The drop in the bee populations is described as 'alarming'. At this moment, there is no consensus on the cause and the entomologists (zoologists dealing with insects) call it a "bee emergency". The researchers urge for more funds but they would need time to get to the answer, if at all, and time is something the bees lack.

The situation seems worrying.

Since young, I never really liked bees. In my childhood books, the smiley bees often donned bright yellow-black stripe suits and were depicted as diligent and clever. I was not impressed as my experience with the real bees was a painful one.

For some unknown reasons, bees lived with us when I was young. They found themselves a cosy home in our 2-storey house and started to colonise under the floor board of the upper storey.

Most of the time we left each other alone.

In the day, the bees would be out and I assumed they were 'working'. In the late afternoon, they would come home from 'work', just like my parents would. When we hanged around in the living room in the evening, the bees would fly around the room too. Even though they do not pay us any rent, or honey, there was no attempt to 'evict' them. Something quite puzzling.

Everything was harmonious and I just had one problem with their carcasses.

Some bees inevitably dropped dead (I never knew why, old age, I guess) and their dead bodies were not always immediately removed. Somehow, I got to be the unlucky one who always had my foot landed on their still functional stings. It wasn't fatal but trust me, you wouldn't have liked it in any way.

Mom always calmly came to my rescue with a bottle of vinegar. She would indifferently pulled out the sting and rubbed the vinegar on the wound. It was as if I just had a mosquito bite and the vinegar was the 'mopiko'. No extra attention was given to the excruciating pain. So I learnt that bee sting was 'no big deal' and the problem could be overcome by simply wearing a pair of house slippers.

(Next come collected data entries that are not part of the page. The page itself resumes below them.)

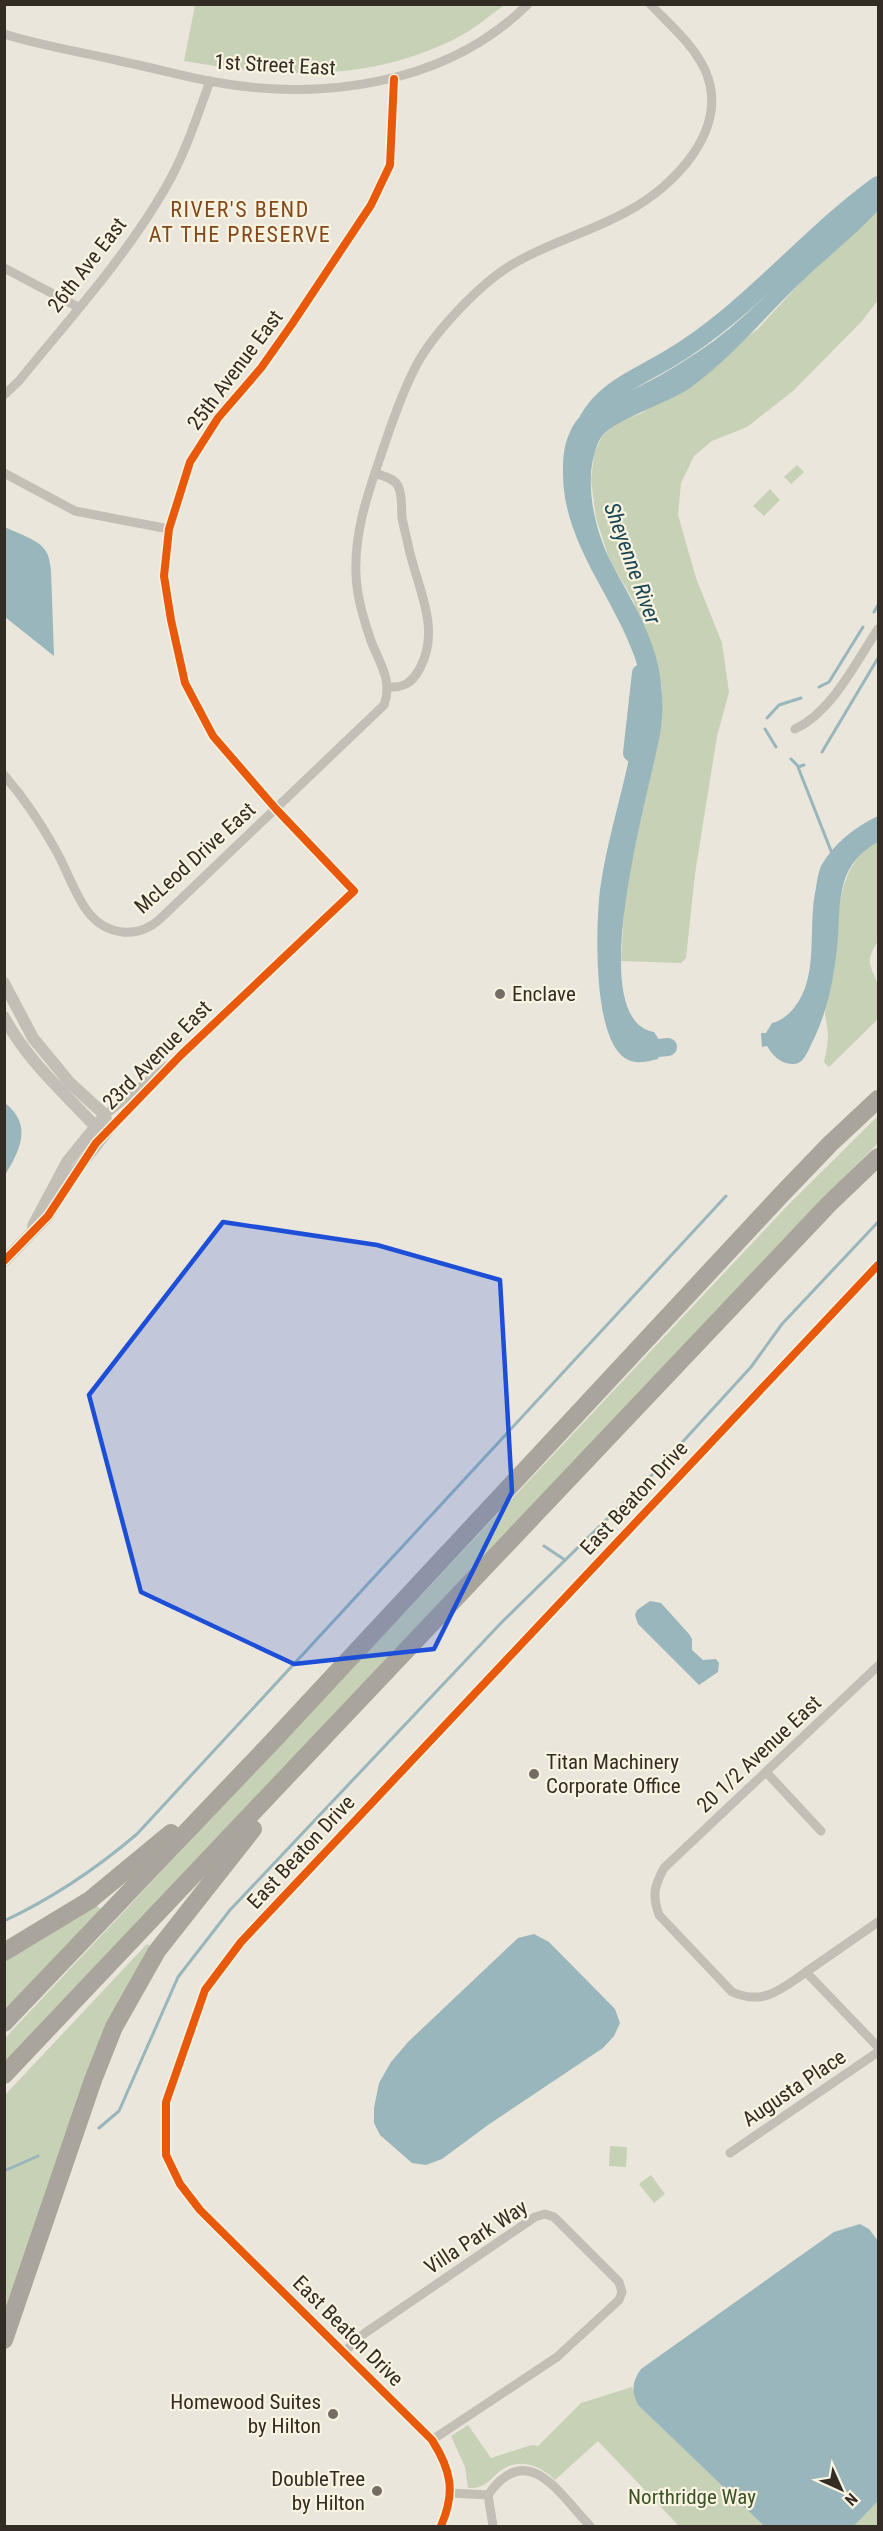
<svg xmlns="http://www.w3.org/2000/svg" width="883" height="2531" viewBox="0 0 883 2531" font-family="'Roboto Condensed',sans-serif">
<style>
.green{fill:#c7d1b5}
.water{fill:#98b6bc}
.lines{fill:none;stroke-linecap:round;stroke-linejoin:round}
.stream{stroke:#98b6bc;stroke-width:3}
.river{stroke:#98b6bc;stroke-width:18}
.minor{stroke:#c3beb6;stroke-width:9}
.tertiary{stroke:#c3beb6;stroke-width:12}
.motorway{stroke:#a9a59c;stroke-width:18}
.cycleway-casing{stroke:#f9f3e1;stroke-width:11}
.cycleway{stroke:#e8590c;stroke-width:8}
.marked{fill:#1d4ed8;fill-opacity:0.2;stroke:#1d4ed8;stroke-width:4.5;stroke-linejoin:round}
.poi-dot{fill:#736d64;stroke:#f9f3e1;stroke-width:2}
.labels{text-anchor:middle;stroke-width:4.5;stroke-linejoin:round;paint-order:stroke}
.street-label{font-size:21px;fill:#332c24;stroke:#f9f3e1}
.poi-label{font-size:21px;fill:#332c24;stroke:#f9f3e1;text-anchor:start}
.park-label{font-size:21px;fill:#3a5228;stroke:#f9f3e1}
.neighbourhood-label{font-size:22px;letter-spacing:1.5px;fill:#83491c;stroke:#f9f3e1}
.water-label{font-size:22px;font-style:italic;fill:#1a4555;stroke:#f9f3e1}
</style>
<rect width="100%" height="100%" fill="#ebe6db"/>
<!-- green -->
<g class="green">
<path d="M195,5V4L505,5C491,14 478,26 464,34C375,83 281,78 184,61Z"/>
<path d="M878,211V300L862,321L793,391L747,427L712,441L694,456L681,483L678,515L696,578L722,643L729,692L717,736L695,874L686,958L681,963L621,961L625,893L661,727L662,686L633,600L609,558L596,518L591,480L594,454L602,436L617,423L642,413L758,329L798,285Z"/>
<path d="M797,465L804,472L791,484L784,477Z"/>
<path d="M770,489L780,500L764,516L753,506Z"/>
<path d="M878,842V941C864,963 871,965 878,985C882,994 878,1010 878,1019L829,1067L824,1062C826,1053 828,1044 828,1035C828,1027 825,1019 825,1012C826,998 832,984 834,971C841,925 831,867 878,842Z"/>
<path d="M878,1116V1143L803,1219L5,2068V2038L788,1205Z"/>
<path d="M95,1904L101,1909L5,2012V1959L43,1939Z"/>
<path d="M147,1944L152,1947L5,2319V2095Z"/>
<path d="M610,2146L627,2147L626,2167L609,2166Z"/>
<path d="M651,2175L665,2194L654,2203L639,2184Z"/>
<path d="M632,2387L638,2405L764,2526H679L598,2441L555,2480C540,2465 519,2457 500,2471C489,2480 485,2489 468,2488L465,2467L451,2436L468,2425L491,2458L532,2445L538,2446L581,2403Z"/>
<path d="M878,2501V2526H854Z"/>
</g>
<!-- water -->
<g class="water">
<path d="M878,176V211C853,237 824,260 798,285C762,320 731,358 690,388C669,403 609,421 600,439C582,474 593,526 610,560C626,591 645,620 655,654C662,678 664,704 661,728C654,779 579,1019 654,1032C661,1041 661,1048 658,1059C649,1061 640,1064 631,1061C591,1049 596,923 600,890C608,831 629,776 636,717C639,698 642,677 635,658C613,595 564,544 563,475C563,460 563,447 570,432C582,404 610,399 636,388C657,378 678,365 698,352C737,327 784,279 814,244C823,234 829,222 837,213C849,199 865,188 878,176Z"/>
<path d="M5,527C16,533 38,539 45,550C49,555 50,563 51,570L54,656L5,617Z"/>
<path d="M878,816V842C862,851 849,864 844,882C839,900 839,918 838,937C835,975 828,1012 810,1047C806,1055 802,1065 792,1064C781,1064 772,1055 767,1046L762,1047L761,1033H766L772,1023C781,1021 788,1015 794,1008C820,976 807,927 816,888C817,881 818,873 821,866C834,843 855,827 878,816Z"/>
<path d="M5,1103C33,1125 20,1150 5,1175Z"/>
<path d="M650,1601L661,1603L689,1634L692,1639V1650L703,1660L716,1659L719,1663L718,1672L699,1685L638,1624L635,1615L637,1610Z"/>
<path d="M534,1934L549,1942L615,2009L620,2023L614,2036L603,2048L488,2125L442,2159L426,2165L412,2163L380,2135L374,2123V2108L379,2083L391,2062L408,2042L518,1938Z"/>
<path d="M860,2224L869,2229L878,2241V2501L854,2526H764L638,2405C631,2391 632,2382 641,2369L834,2232Z"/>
</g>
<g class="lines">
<!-- stream -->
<g class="stream">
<path d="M874,612L878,605"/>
<path d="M819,687L829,682L863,627"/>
<path d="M767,718L779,705L801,698"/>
<path d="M765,729L776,747"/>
<path d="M822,752L878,658"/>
<path d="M791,759L798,766"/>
<path d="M804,765L798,767L833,856"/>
<path d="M544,1546L565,1560"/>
<path d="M4,1921C53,1898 96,1869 137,1834L726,1196"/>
<path d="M99,2128L119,2111L178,1977L230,1910L501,1623L656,1471L751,1367L782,1324L878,1222"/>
<path d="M4,2171L38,2156"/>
</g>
<!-- river -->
<g class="river">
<path d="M588,420C605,389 637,378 667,360C746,314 804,239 878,185"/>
<path d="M632,753L641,673"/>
<path d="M637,1050L668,1047"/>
</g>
<!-- minor -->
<g class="minor">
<path d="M4,34C42,46 82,52 120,61C149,67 179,75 209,81C318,102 446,86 528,4"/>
<path d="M4,268L78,307"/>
<path d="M4,395L19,381C69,319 126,257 166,187C185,154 197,117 210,81"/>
<path d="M4,473L75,511L169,529"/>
<path d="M375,473C383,476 394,478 398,486C403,496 401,507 402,518C404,528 407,539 409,549C418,589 441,629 420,668C412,683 404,688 388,687"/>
<path d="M795,729C832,712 856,662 878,629"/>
<path d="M4,775C23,797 40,822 54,847C65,865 76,898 88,912C107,936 138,939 160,919L384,705C393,681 380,664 371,641C364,620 357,598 356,575C354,532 368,493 382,452C391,425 400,398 413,372C429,337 479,284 513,264C550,242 591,232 628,211C675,186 731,128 705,70C693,44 670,25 650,4"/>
<path d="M105,1115L167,1066"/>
<path d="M108,1130L181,1055L354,891L276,809L213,736L185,683L171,620L164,576L169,529L190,462L218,418L261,368L292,324L371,205L390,165L394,79"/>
<path d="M878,1666L664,1868C654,1887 652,1895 659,1915L732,1992C764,2006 781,1989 806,1972L878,2047"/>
<path d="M766,1772L821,1831"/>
<path d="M806,1972L878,1922"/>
<path d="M730,2153L878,2052"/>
<path d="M344,2352L365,2333L535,2217L545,2214L554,2217L619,2282L622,2292L619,2300L557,2357L432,2440"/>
<path d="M450,2493L488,2495L493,2526"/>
<path d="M488,2495C528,2438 559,2494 590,2526"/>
<path d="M441,2526C456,2492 451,2470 432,2440L200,2210L180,2184L166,2155V2102L205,1990L241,1942L878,1265"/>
</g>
<!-- tertiary -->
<g class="tertiary">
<path d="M4,983L33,1038L70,1083L105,1115L108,1130"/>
<path d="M4,1017C26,1059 63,1092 95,1126L108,1130"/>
<path d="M33,1226L67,1162L101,1120"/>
<path d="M4,1261L48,1216L72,1176L108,1130"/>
</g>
<!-- motorway -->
<g class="motorway">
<path d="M4,1952L90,1900L171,1833"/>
<path d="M4,2023L271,1743L781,1195L830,1144L878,1099"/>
<path d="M4,2075L829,1204L878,1157"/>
<path d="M4,2340L93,2080L114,2027L157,1951L253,1829"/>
</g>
<defs>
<g id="cycleway">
<path d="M4,1261L48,1216L96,1143L181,1055L354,891L276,809L213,736L185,683L171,620L164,576L169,529L190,462L218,418L261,368L292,324L371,205L390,165L394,79"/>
<path d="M441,2526C456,2492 451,2470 432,2440L200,2210L180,2184L166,2155V2102L205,1990L241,1942L878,1265"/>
</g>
</defs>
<!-- cycleway casing -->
<use href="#cycleway" class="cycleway-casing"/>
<!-- cycleway -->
<use href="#cycleway" class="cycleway"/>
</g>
<!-- marked area -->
<path class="marked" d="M223,1222L377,1245L500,1280L512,1492L434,1649L294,1664L141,1592L89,1395Z"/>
<!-- markers -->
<g class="poi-dot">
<circle cx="500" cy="994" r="6"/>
<circle cx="534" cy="1774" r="6"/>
<circle cx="333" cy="2414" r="6"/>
<circle cx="377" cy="2491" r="6"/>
</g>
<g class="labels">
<!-- street labels -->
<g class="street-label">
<text transform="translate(275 65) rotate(3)" y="7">1st Street East</text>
<text transform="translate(87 265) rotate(-52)" y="7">26th Ave East</text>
<text transform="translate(235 370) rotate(-53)" y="7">25th Avenue East</text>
<text transform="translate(195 858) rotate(-42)" y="7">McLeod Drive East</text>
<text transform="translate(157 1055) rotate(-45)" y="7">23rd Avenue East</text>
<text transform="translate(634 1498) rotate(-47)" y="7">East Beaton Drive</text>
<text transform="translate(759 1754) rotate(-43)" y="7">20 1/2 Avenue East</text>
<text transform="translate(301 1852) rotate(-47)" y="7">East Beaton Drive</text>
<text transform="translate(794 2088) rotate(-34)" y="7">Augusta Place</text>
<text transform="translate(476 2237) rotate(-33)" y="7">Villa Park Way</text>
<text transform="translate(348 2331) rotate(45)" y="7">East Beaton Drive</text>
</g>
<!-- poi labels -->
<g class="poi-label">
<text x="512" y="1001">Enclave</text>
<text x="546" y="1769">Titan Machinery<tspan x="546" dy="24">Corporate Office</tspan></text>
<text x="321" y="2409" text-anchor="end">Homewood Suites<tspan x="321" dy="24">by Hilton</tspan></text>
<text x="365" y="2486" text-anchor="end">DoubleTree<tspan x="365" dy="24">by Hilton</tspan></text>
</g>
<!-- park labels -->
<g class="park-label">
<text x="692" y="2504">Northridge Way</text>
</g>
<!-- neighbourhood labels -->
<g class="neighbourhood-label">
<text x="240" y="217">RIVER'S BEND<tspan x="240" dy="25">AT THE PRESERVE</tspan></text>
</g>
<!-- water labels -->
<g class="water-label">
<text transform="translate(633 563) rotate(70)" y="8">Sheyenne River</text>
</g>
</g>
<!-- border -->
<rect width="883" height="2531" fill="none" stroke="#332c24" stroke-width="12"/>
<!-- north arrow -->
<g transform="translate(841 2489) rotate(135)" stroke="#f9f3e1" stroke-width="4.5" paint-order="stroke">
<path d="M0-4.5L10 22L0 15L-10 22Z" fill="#332c24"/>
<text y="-9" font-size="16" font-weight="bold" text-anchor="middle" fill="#332c24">N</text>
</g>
</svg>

Till today, putting my bare feet on the floor still occasionally makes my skin crawl and having a pair of house slippers remains essential.

Despite my childhood 'relationship' with the bees, I do not dislike them. It is just that I prefer to keep a distance from them. I am fully aware of the important role they play in nature, besides producing honey.

I hope the dying bee mystery will be resolved soon as I do not think anyone of us can afford the consequences.